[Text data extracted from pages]
----
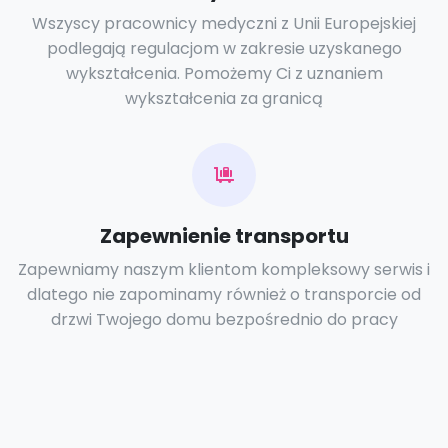
Wszyscy pracownicy medyczni z Unii Europejskiej
podlegają regulacjom w zakresie uzyskanego
wykształcenia. Pomożemy Ci z uznaniem
wykształcenia za granicą
Zapewnienie transportu
Zapewniamy naszym klientom kompleksowy serwis i
dlatego nie zapominamy również o transporcie od
drzwi Twojego domu bezpośrednio do pracy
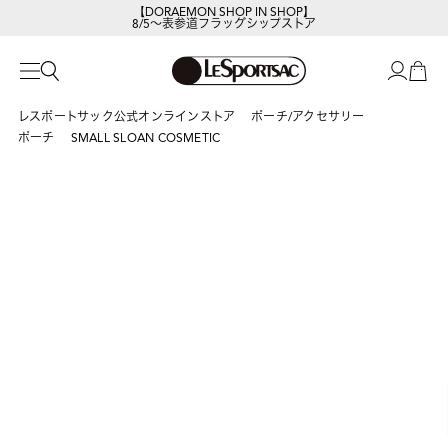
【DORAEMON SHOP IN SHOP】
8/5～表参道フラッグシップストア
レスポートサックの新作を
今すぐ見る
レスポートサック公式オンラインストア
ポーチ/アクセサリー
ポーチ
SMALL SLOAN COSMETIC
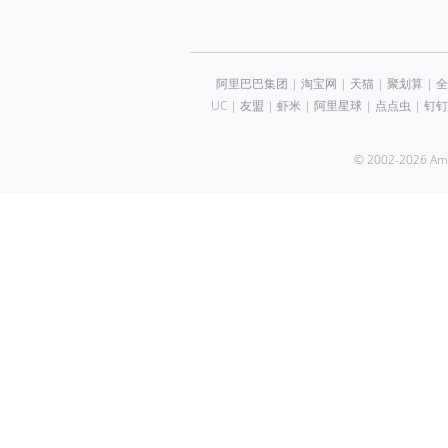
阿里巴巴集团
|
淘宝网
|
天猫
|
聚划算
|
全
UC
|
友盟
|
虾米
|
阿里星球
|
点点虫
|
钉钉
© 2002-2026 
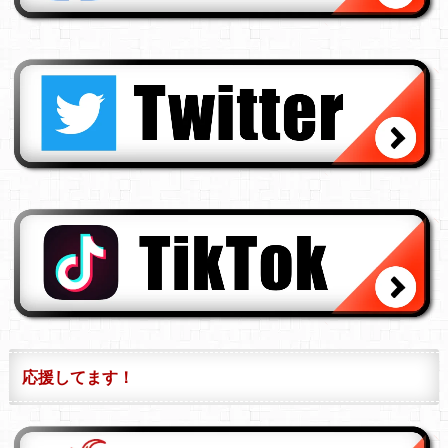
応援してます！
----
Assignment: Please reproduce every line of text from the entries above without any changes, and leave out the picture markers.

Expected answer:
Wszyscy pracownicy medyczni z Unii Europejskiej
podlegają regulacjom w zakresie uzyskanego
wykształcenia. Pomożemy Ci z uznaniem
wykształcenia za granicą
Zapewnienie transportu
Zapewniamy naszym klientom kompleksowy serwis i
dlatego nie zapominamy również o transporcie od
drzwi Twojego domu bezpośrednio do pracy
【DORAEMON SHOP IN SHOP】
8/5～表参道フラッグシップストア
レスポートサックの新作を
今すぐ見る
レスポートサック公式オンラインストア
ポーチ/アクセサリー
ポーチ
SMALL SLOAN COSMETIC
阿里巴巴集团
|
淘宝网
|
天猫
|
聚划算
|
全
UC
|
友盟
|
虾米
|
阿里星球
|
点点虫
|
钉钉
© 2002-2026 
応援してます！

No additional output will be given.